» **Task description**: Given the records below, pull every line with the word "their" into the answer.

□ □ □ □ □ □ □

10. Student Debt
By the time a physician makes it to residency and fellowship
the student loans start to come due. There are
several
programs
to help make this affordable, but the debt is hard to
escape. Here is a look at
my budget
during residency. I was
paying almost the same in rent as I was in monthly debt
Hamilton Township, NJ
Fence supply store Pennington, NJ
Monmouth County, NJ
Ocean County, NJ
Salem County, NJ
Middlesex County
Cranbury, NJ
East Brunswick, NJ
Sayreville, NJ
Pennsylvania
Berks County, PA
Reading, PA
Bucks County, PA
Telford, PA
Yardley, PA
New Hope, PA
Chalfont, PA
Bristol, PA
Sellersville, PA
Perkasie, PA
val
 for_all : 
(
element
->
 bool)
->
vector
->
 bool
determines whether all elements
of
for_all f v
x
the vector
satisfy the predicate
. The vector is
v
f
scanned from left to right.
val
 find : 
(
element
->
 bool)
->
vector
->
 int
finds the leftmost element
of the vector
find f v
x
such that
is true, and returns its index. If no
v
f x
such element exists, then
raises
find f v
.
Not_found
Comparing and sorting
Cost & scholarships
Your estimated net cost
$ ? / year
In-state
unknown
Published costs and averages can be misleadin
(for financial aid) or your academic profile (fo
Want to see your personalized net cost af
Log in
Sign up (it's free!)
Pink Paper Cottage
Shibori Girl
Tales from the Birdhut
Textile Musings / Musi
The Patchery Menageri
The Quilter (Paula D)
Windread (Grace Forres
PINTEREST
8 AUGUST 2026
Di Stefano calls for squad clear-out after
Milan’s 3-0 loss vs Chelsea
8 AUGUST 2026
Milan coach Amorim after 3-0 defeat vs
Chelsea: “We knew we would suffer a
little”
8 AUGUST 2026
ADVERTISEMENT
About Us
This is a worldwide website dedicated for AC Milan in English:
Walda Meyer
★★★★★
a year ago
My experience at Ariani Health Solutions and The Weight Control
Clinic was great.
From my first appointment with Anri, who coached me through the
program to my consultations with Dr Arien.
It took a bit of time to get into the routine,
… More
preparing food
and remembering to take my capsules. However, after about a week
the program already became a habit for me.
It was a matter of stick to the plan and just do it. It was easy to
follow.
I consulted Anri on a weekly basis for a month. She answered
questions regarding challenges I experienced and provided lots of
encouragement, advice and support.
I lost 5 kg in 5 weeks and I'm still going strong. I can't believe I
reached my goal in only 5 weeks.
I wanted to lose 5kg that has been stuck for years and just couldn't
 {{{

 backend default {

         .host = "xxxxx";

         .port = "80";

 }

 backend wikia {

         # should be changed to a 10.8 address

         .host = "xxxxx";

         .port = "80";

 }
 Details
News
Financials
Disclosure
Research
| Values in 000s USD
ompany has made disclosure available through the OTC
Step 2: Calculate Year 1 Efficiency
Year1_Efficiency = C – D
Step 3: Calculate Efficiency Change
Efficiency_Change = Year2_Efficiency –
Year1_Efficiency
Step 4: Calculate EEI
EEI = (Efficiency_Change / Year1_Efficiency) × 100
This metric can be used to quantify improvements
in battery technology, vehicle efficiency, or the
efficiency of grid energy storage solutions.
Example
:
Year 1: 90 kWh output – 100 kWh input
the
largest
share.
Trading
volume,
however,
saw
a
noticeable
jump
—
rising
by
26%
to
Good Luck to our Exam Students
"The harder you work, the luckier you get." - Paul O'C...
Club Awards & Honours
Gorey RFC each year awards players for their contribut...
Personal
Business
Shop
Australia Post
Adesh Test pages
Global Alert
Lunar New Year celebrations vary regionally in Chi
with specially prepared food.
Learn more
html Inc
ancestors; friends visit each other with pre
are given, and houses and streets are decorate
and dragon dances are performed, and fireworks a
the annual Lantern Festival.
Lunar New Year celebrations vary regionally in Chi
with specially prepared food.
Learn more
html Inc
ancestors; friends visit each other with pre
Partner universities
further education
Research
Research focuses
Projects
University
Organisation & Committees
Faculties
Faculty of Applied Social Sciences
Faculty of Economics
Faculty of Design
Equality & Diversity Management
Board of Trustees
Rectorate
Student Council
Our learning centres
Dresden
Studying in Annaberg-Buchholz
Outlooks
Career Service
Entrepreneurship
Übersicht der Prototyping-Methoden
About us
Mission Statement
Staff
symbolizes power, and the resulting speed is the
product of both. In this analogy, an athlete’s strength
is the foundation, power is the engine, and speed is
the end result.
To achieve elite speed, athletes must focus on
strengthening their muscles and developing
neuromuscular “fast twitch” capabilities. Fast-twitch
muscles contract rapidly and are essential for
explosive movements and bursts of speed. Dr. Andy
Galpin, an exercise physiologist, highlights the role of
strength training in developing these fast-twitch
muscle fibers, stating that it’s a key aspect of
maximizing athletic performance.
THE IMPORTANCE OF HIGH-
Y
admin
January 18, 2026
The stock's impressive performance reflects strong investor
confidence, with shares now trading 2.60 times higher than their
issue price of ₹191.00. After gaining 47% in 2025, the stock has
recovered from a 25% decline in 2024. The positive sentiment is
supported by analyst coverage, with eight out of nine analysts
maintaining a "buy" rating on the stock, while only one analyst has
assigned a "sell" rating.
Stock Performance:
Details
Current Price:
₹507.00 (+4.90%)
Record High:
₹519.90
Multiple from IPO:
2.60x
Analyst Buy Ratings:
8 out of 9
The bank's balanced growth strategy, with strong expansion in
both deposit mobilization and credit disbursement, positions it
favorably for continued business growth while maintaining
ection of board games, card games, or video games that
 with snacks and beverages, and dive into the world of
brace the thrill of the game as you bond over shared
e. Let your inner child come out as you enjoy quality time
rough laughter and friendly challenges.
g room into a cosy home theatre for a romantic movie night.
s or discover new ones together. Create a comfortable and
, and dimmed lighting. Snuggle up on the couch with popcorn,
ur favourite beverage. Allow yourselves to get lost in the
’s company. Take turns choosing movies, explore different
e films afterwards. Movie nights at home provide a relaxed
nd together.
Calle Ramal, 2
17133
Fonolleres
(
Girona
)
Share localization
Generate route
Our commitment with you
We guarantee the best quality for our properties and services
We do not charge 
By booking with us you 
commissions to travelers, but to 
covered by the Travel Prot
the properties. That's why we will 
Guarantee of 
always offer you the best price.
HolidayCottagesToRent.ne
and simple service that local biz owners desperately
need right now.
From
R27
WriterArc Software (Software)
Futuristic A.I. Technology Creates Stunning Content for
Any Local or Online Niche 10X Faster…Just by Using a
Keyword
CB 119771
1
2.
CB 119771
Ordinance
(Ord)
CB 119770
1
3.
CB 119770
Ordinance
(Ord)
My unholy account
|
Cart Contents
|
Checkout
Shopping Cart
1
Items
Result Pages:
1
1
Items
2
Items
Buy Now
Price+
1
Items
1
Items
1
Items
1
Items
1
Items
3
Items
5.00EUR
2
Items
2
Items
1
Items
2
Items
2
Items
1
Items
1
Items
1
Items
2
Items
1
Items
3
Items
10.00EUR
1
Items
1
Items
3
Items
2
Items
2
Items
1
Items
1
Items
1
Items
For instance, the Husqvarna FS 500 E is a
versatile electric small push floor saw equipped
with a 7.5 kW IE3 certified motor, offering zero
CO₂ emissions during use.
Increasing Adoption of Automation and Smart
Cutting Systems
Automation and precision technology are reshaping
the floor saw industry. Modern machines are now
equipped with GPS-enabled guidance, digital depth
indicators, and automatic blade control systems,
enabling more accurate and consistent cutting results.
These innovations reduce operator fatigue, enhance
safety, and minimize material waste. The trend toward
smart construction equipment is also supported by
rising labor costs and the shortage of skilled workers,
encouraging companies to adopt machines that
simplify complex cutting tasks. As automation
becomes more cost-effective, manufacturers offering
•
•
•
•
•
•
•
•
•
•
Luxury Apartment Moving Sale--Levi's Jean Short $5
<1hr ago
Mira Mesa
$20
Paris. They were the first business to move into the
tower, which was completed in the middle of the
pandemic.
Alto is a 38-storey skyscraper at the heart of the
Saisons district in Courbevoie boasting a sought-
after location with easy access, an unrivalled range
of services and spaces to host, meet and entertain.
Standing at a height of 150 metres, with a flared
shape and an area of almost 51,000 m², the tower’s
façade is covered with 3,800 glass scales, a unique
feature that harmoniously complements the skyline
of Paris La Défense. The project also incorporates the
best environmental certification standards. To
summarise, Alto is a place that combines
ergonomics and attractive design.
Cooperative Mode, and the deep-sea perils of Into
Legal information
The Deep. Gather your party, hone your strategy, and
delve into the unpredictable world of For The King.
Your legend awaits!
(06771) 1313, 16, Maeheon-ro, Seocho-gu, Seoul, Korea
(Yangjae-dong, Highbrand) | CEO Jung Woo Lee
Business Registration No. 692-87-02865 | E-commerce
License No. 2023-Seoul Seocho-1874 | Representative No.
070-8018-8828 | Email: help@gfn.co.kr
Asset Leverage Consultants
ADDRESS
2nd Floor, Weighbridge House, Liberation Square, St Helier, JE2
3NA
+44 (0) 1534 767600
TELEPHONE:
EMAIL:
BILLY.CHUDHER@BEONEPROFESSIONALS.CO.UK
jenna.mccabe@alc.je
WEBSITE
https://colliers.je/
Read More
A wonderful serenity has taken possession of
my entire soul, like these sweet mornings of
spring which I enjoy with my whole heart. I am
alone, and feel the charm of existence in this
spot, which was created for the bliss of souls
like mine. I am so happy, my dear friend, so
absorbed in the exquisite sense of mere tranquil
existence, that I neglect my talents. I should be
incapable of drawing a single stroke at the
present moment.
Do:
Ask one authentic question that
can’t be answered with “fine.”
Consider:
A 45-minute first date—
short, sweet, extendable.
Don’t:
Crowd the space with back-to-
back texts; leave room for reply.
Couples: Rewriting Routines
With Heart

□ □ □ □ □ □ □

» **Exercise result**:
Gorey RFC each year awards players for their contribut...
strengthening their muscles and developing
confidence, with shares now trading 2.60 times higher than their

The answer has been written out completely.